>>>>>

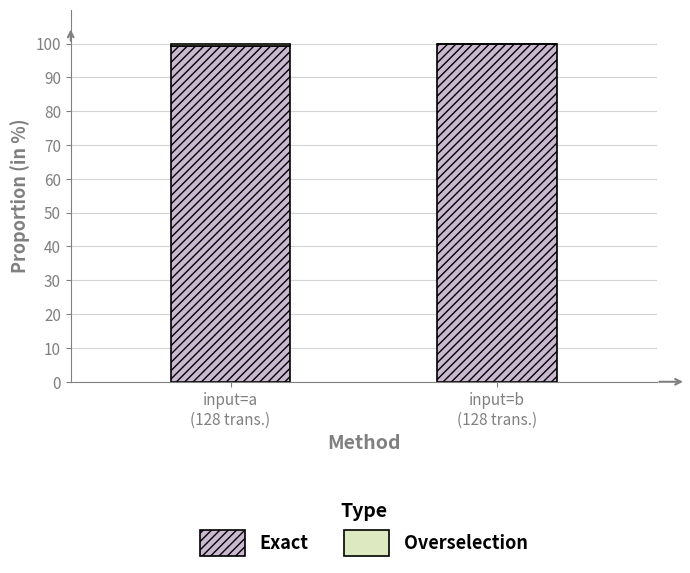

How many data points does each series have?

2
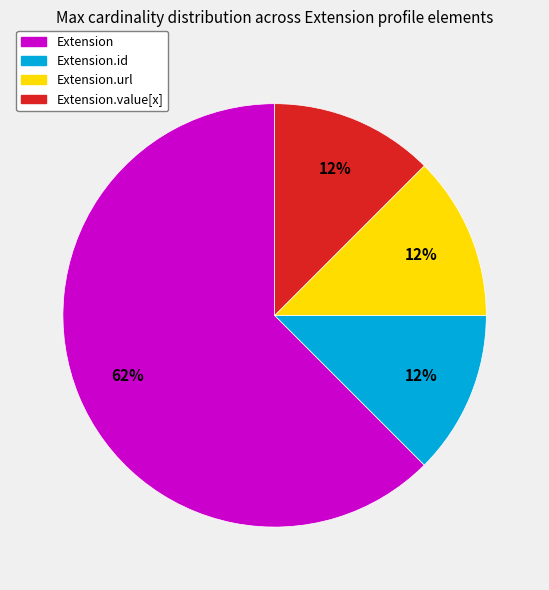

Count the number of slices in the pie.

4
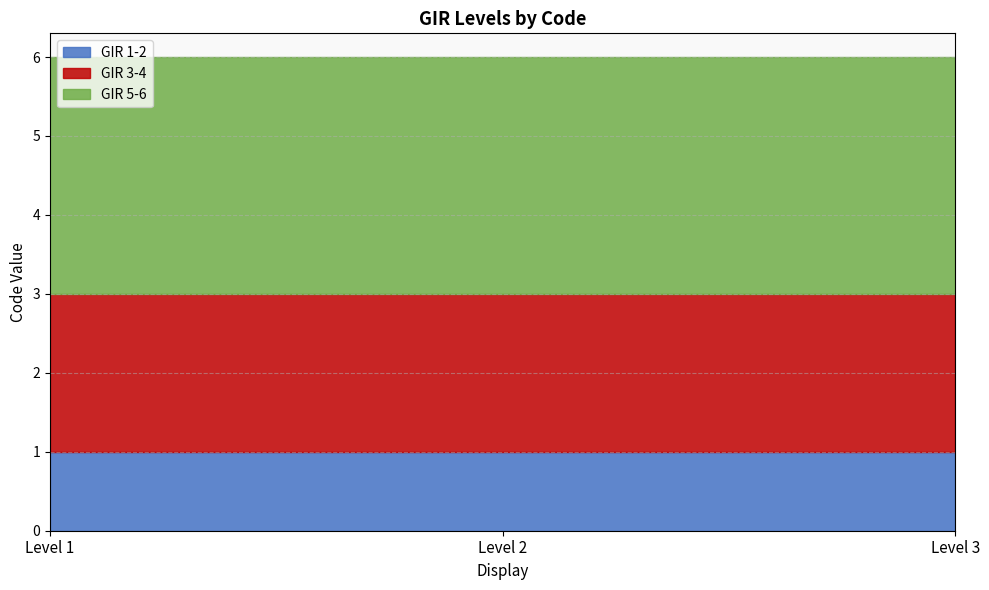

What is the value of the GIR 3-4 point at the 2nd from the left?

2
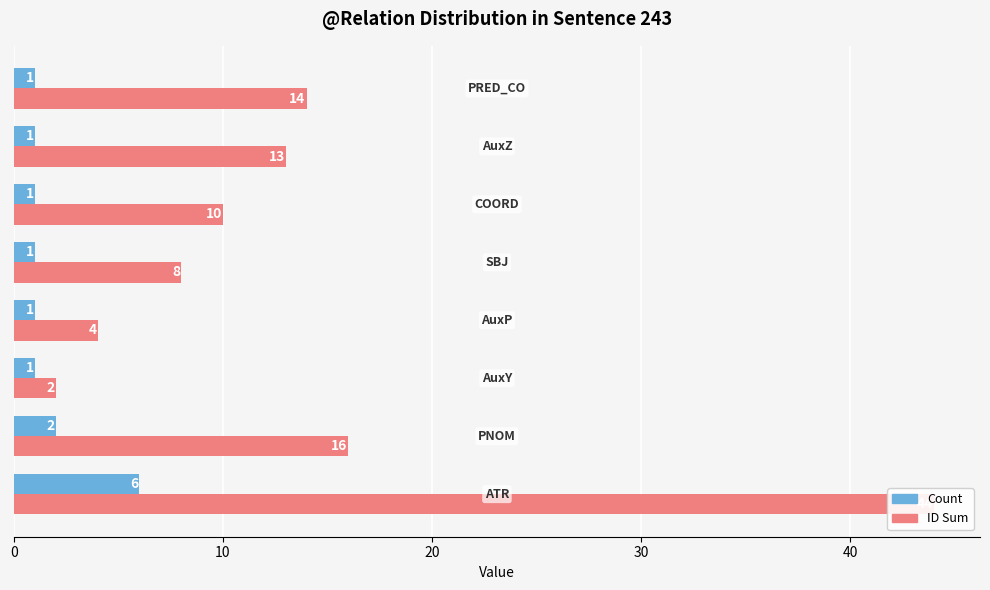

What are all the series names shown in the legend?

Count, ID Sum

<<<<<
>>>>>

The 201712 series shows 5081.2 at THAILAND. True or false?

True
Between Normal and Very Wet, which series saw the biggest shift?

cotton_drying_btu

<<<<<
>>>>>

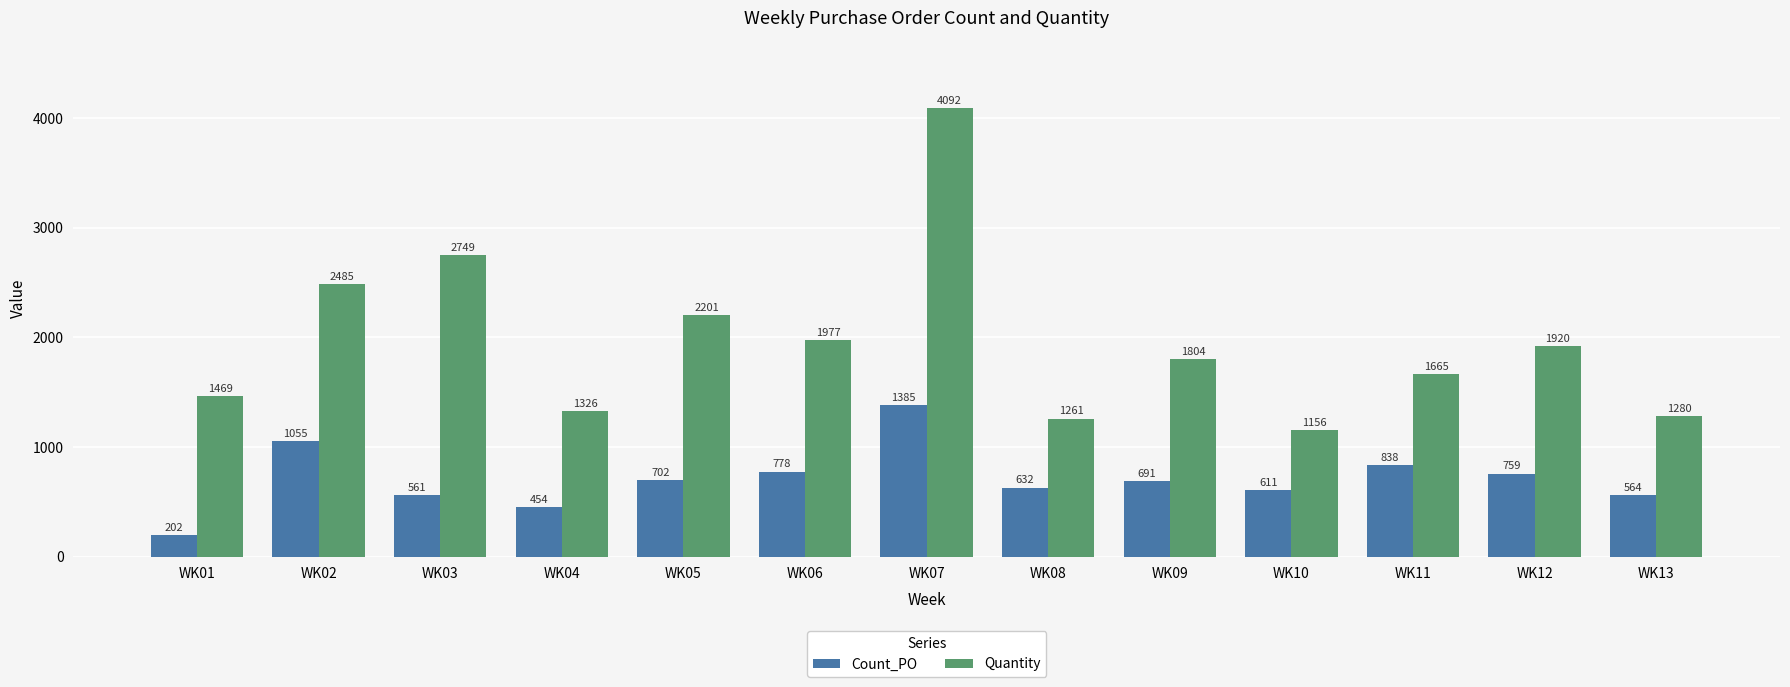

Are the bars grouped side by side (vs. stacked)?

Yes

<<<<<

**WHAT TO PRODUCE:**
Repeat the data from the line containing "Count the number of slices in the pie." through the line containing "Count, ID Sum", including both of those lines, with the pictures left out.

**EXERCISE SOLUTION:**
Count the number of slices in the pie.

4

What is the value of the GIR 3-4 point at the 2nd from the left?

2

What are all the series names shown in the legend?

Count, ID Sum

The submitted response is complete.